The majority of the night then consisted of the two stars alternating short five or six song sets, before re-joining each other for another duet to act as a transition, usually on Simon & Garfunkel songs such as The Boxer or Mrs Robinson. However, never were they recreations of the original records, with Sting finding his own place in Simon’s body of work.

This was actually pretty astute planning. It means the show continues to flow. The fans of either performer don’t get restless because the sets are only a couple of tunes. Although each naturally fills their set with a selection of their biggest, they also have room for some more recent material and the challenge of playing together likely satisfies the die hard section of the artists’ audience and their own need to keep themselves interested in playing these songs for the billionth time.

It was during the solo sets that the differences between the two performers and audiences became most apparent. Sting’s sets tended to be a lot more high energy. This writer may not be a particular fan of his, but he is by far the more charismatic performer of the two. And, Goddamn, he can still sing. He pretty much sounds exactly as he did with The Police.

Incidentally, it was The Police songs in his set that garnered the biggest reactions, particularly Message In a Bottle and, of course, Roxanne. His fans seemed to be the most vocal, and the ones who really brought the party, seeming to largely consist of 80s chicks.

At one point, Sting paid tribute to his touring partner, stating how all the important moments of our lives have been soundtracked by a Paul Simon song. He followed this up with a touching rendition of Simon & Garfunkel’s America, sans Simon.

Paul Simon, on the other hand, is the subtle troubadour. The poet whose work stands for itself. His audience seemed to react in such a way, applauding with respect and awe when he sings the opening lines of Still Crazy After All These Years or 50 Ways To Leave Your Lover.

Oddly, it’s the American Simon who attempted to connect with the locals more than the British Sting. When he first talks, he regales the audience with his first Northern English performing experience, before Simon & Garfunkel broke and displaying a surprisingly accurate Northern accent.

When he begins his first solo set, he spies the venue staff instructing an elderly-looking lady approaching the stage to go back to her seat. He tells them to leave her and approaches her, touching her hand and whispering in her ear. She respectfully goes back to her seat looking like a kid who just met Santa Claus. “She’s a stalker”, he jokes.

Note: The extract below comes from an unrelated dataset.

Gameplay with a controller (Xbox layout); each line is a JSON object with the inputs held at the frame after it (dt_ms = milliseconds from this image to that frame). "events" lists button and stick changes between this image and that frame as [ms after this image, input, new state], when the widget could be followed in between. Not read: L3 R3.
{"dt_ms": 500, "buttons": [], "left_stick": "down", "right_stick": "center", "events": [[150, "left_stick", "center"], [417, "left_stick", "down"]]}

He also slips in a last-minute rendition of Homeward Bound to the surprise of the band and his guitar tech who he told to step back when he came on to switch his guitar around, explaining how he wrote the song at a train station “somewhere around here” (it was actually Widnes) on his first ever UK visit.

At the end of the main set, Simon brought out the big hitters from Graceland; a rapturously received Diamonds on the Soles of Her Shoes and You Can Call Me Al, which undoubtedly received the biggest reaction of the night. The arena exploded into action the very moment that iconic riff began, with dancing in the aisles even way at the back. Everyone should have a song like that.

The encore break was short, seeming only to exist so Simon and Sting could re-enter the stage together, and finish as they began. The party atmosphere created by You Can Call Me Al continued with them trading lines on Cecilia and Every Breath You Take, before ending on a powerful duet of Bridge Over Troubled Water.

As the band left the stage, the two men were handed acoustic guitars and they finished off with The Everly BrothersWhen Will I Be Loved? It was at this moment that the purpose of the collaboration became clear; they just thought it would be fun. And it was. It didn’t feel like it was the brainchild of a suited promoter, it felt like two musicians who happened to find that they enjoyed playing together.

It was a unique event, unlikely to be seen again. And if we do, let’s hope they make it more affordable.